Claims for breach of the covenant of good faith and fair dealing (“common law bad faith”) have been appearing more frequently in Connecticut complaints for uninsured/underinsured motorist coverage. Connecticut courts generally have not been receptive, often striking such claims at the pleading stage, especially where they merely describe a dispute over coverage. This is noteworthy given that more recently, some Connecticut courts also have begun applying a less stringent standard for pleading bad faith. Here we discuss this trend and Connecticut courts’ treatment of these claims at the pleading stage, demonstrating that carriers are best positioned to avoid common law bad faith claims in the uninsured/underinsured motorist context by employing procedures that ensure timely and thorough investigation and documentation of claims and timely, clear and direct communication with claimants regarding the bases for the insurer’s coverage position.

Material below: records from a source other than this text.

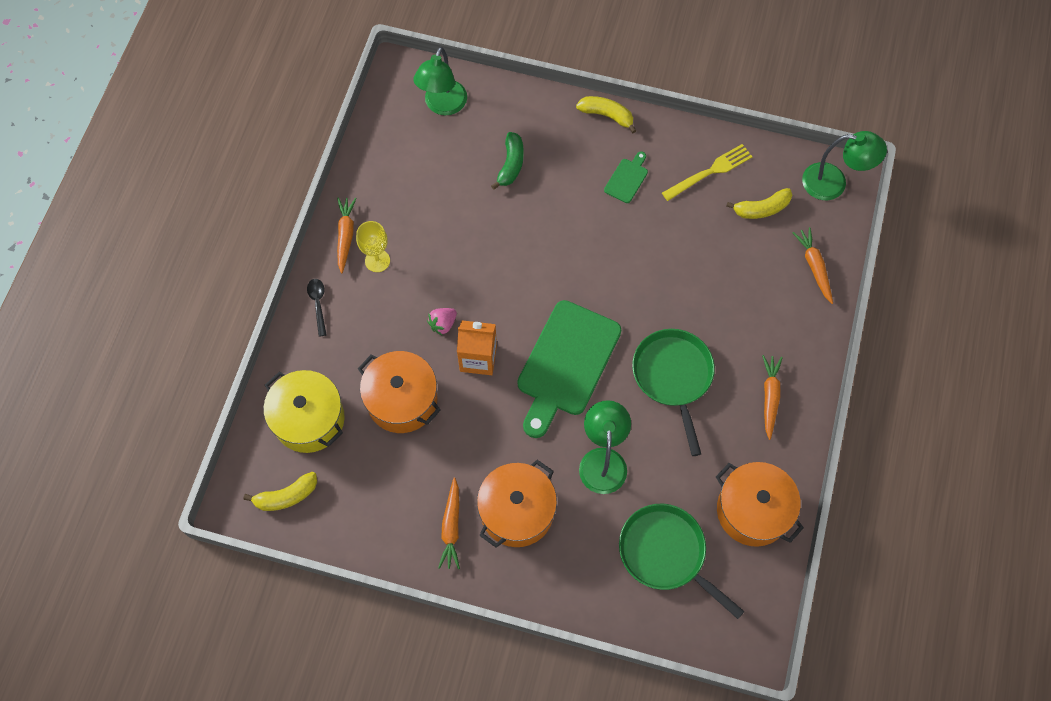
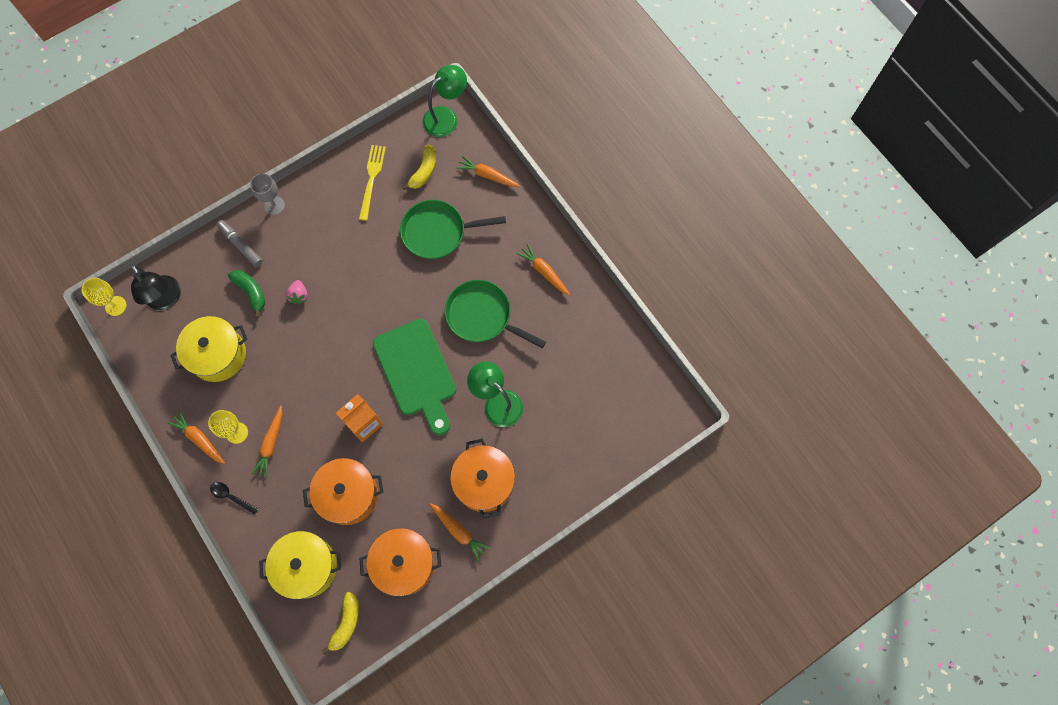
camera: 50 degrees left, 5 degrees up
green lamp [413,47,467,115] -> black lamp [131,264,181,310]
pink strawberry [427,308,457,335] -> pink strawberry moved to [286,280,308,305]
yellow banana [576,96,637,133] -> grey goblet [250,173,285,215]
green cutting board [604,151,648,203] -> none
green pan [619,504,745,619] -> green pan moved to [400,200,506,259]
orange pot [716,462,804,547] -> orange pot moved to [359,528,441,596]
none -> yellow goblet [82,278,126,316]
none -> yellow pot [170,316,247,382]
none -> grey marker [216,220,262,267]
none -> orange carrot [251,405,282,478]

In Connecticut, bad faith requires actual or constructive fraud, a design to mislead or deceive, or a neglect or refusal to fulfill some duty or contractual obligation, not prompted by an honest mistake but by interested or sinister motive. See De La Concha of Hartford, Inc. v. Aetna Life Ins. Co., 269 Conn. 424, 433 (2004). A bad faith claimant must plead three essential elements: (1) plaintiff and defendant were parties to a contract under which plaintiff reasonably expected to receive certain benefits; (2) defendant engaged in conduct that injured plaintiff’s right to receive some or all of those benefits; and (3) defendant acted in bad faith. See Tarabek v. Hartford Ins. Co., No. 561153, 2002 WL 31172957, at *2 (Conn. Super. Ct. Aug. 26, 2002).